Segundo, sempre é difícil a pessoa fazer um 'mea culpa', reconhecer que errou, mesmo numa sociedade cristã como a nossa. O mais fácil é usar de subterfúgios e tentar escapar pela tangente, arranhado, mas razoavelmente ileso. No caso em pauta, eleições, o fato de votar no lado totalmente contrário à ilusão anterior - Lula - seria uma confissão de ingenuidade política, ficando claro e inegável o enorme erro que cometeu no último pleito entre as mesmas forças. Mas pode haver uma saída - saudável, bonita, esplendorosa - achar outra candidata "que salve a pátria". Assim, estariam desculpados, pois na vez passada teria havido tão somente um "erro de pessoa", e não um "erro de ideais e de inteligência". Tudo restaria consertado com um voto na 'candidata à salvadora'. Não se dão conta de que estão fazendo o mesmo raciocínio que os levou ao erro inicial. Terá certamente o mesmo resultado, mas num momento bem mais perigoso, desde que as instituições democráticas estão fragilizadas.

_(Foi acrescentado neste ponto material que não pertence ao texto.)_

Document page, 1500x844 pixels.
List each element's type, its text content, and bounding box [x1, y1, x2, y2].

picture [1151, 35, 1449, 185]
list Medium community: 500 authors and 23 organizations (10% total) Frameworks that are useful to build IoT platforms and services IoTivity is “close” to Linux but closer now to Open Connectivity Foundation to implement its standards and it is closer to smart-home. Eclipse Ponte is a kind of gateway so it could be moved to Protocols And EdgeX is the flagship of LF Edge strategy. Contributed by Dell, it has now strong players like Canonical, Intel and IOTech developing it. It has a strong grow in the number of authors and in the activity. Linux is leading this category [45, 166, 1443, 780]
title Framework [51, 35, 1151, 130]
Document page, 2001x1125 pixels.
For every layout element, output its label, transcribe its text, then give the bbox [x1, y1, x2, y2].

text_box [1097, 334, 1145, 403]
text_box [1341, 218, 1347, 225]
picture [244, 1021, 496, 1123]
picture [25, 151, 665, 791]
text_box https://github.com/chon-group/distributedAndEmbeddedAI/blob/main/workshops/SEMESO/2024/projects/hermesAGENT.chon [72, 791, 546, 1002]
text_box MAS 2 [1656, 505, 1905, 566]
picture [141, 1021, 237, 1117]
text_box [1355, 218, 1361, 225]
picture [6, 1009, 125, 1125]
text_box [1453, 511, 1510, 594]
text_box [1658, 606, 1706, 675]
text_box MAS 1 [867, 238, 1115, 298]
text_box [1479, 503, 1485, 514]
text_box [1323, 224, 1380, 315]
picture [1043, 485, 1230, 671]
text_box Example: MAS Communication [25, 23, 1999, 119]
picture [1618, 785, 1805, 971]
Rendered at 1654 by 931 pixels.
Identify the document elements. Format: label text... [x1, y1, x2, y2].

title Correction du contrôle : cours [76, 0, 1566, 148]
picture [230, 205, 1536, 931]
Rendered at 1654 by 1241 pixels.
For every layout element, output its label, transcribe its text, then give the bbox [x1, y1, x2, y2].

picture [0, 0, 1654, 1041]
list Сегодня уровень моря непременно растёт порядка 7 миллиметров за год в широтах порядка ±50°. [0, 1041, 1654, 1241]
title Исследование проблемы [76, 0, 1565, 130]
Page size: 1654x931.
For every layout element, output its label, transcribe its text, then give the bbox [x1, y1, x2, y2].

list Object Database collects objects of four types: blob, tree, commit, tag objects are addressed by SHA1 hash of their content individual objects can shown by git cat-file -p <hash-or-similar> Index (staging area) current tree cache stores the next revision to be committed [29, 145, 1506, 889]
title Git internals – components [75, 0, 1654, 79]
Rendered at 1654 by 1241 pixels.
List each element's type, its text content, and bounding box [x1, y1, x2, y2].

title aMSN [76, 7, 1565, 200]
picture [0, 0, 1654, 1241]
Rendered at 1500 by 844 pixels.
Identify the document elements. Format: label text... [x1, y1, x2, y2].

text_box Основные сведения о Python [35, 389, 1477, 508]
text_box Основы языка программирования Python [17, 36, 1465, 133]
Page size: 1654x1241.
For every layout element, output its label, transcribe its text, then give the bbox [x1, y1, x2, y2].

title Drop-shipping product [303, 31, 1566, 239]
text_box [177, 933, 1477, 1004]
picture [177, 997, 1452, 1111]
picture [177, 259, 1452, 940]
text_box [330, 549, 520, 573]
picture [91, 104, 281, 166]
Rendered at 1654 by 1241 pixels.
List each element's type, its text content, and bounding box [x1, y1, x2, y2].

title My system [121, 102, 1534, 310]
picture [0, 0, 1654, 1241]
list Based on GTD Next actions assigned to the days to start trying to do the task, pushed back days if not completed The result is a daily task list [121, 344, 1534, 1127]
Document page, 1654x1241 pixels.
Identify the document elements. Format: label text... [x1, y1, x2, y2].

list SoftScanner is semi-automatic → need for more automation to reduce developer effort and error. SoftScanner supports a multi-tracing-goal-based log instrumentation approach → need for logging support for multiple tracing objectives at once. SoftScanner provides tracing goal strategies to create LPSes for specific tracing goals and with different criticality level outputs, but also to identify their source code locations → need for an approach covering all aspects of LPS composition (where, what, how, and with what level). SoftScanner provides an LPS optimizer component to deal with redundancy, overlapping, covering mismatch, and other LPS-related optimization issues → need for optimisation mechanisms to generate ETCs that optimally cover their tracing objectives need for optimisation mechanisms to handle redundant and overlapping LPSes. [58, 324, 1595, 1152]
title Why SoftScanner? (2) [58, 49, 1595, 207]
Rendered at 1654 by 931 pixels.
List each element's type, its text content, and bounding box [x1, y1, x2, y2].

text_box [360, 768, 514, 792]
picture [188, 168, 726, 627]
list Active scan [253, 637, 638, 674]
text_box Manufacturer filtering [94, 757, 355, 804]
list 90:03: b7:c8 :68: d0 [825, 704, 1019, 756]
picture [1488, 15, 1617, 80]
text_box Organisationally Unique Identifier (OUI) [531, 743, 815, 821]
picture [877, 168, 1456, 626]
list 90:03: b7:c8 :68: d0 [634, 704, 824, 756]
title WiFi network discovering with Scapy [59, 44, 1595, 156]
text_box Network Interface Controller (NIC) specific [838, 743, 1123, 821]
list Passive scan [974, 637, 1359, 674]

Terceiro, querem estar ao lado do 'povo', e aí é que a análise perde a cientificidade, pois é necessário que alguém conceitue o que é Povo. Ou esta palavra carece de sentido ou ela é o mesmo que dizer cidadãos. Pelo dicionário, para ser bem simples: "Povo é um conjunto de indivíduos que falam a mesma língua, têm costumes e hábitos idênticos, afinidade de interesses, uma história e tradições comuns". Geralmente está englobado e abrangido pelo termo Nação. Ou é assim, ou 'povo' será quem é miserável, doente, pobre, desconsiderado, tristonho, desfavorecido de tudo. Mas não é assim e todos sabem. Na realidade, são os políticos, em sua grande maioria, que assim definem povo e assim quer que as pessoas se comportem, isto é, faz questão de tirar-lhes a dignidade e a honra de ser um Cidadão. Para esses políticos, a pobreza de uma pessoa é garantia de voto. Poucos políticos consideram a pobreza material é um mal, um defeito da civilização, algo a ser realmente combatido. Sabem que, em caso contrário, perderão os votos da miséria. Não é à toa que eles preferem manter os miseráveis à meia-boca para poder comandá-los com os bridões do poder. Quem usa, portanto, a pobreza como virtude - e não conjuntura social - buscando transmitir a falsa idéia de que a pobreza e dignidade são sinônimos está sendo mentiroso, pois não são. Criação familiar e dignidade; bons pais e dignidade, religião e dignidade, isto sim é real. O resto é criação dos maus políticos, que pretendem convencer aos outros pela 'atração simpática' de meios físicos e de conjunturas desfavoráveis. Esses, tornam-se cada dia mais poderosos, mais ricos e enfatuados e adoram dizer que continuam pobres, que amam a pobreza. O interessante é que se afastam dela, fogem dela, e jamais querem voltar a ela. São pessoas falsas, interesseiras e mentirosas. Serão pobres - mental e moralmente pobres - para sempre.
Assim, muitos dos eleitores pretendem votar em Marina por razões similares às acima descritas. No meu entender, enganam-se novamente. Deveriam, até por uma questão de dignidade e de amor pela terra que é nossa, dar crédito agora para o lado ao qual desacreditaram na vez passada.
O Brasil corre o risco de ser destruído por mais "uma salvadora da pátria". Portanto, olhem para os lados e vejam o desastre dessas teorias sem lógica, inconsistentes. Teorias que, na prática, não gostam dos pobres, mas odeiam os ricos.
Eu, de minha parte, fui criado em uma família onde havia ricos e pobres (materialmente falando) e não aparecia diferença hierárquica entre eles, nem os comportamentos mudavam de uns para com os outros. Aprendi muito cedo a ver e entender a vida com suas diferenças, e não estava na melhor delas do ponto de vista econômico. Creio até hoje, num dito que meu avô dizia sobre ser digno e honrado, e que era de Sêneca, um filósofo estóico romano:
"É virtuoso o homem que come num prato de barro como se fosse de ouro; tão virtuoso quanto é o homem que come num prato de ouro como se fosse de barro".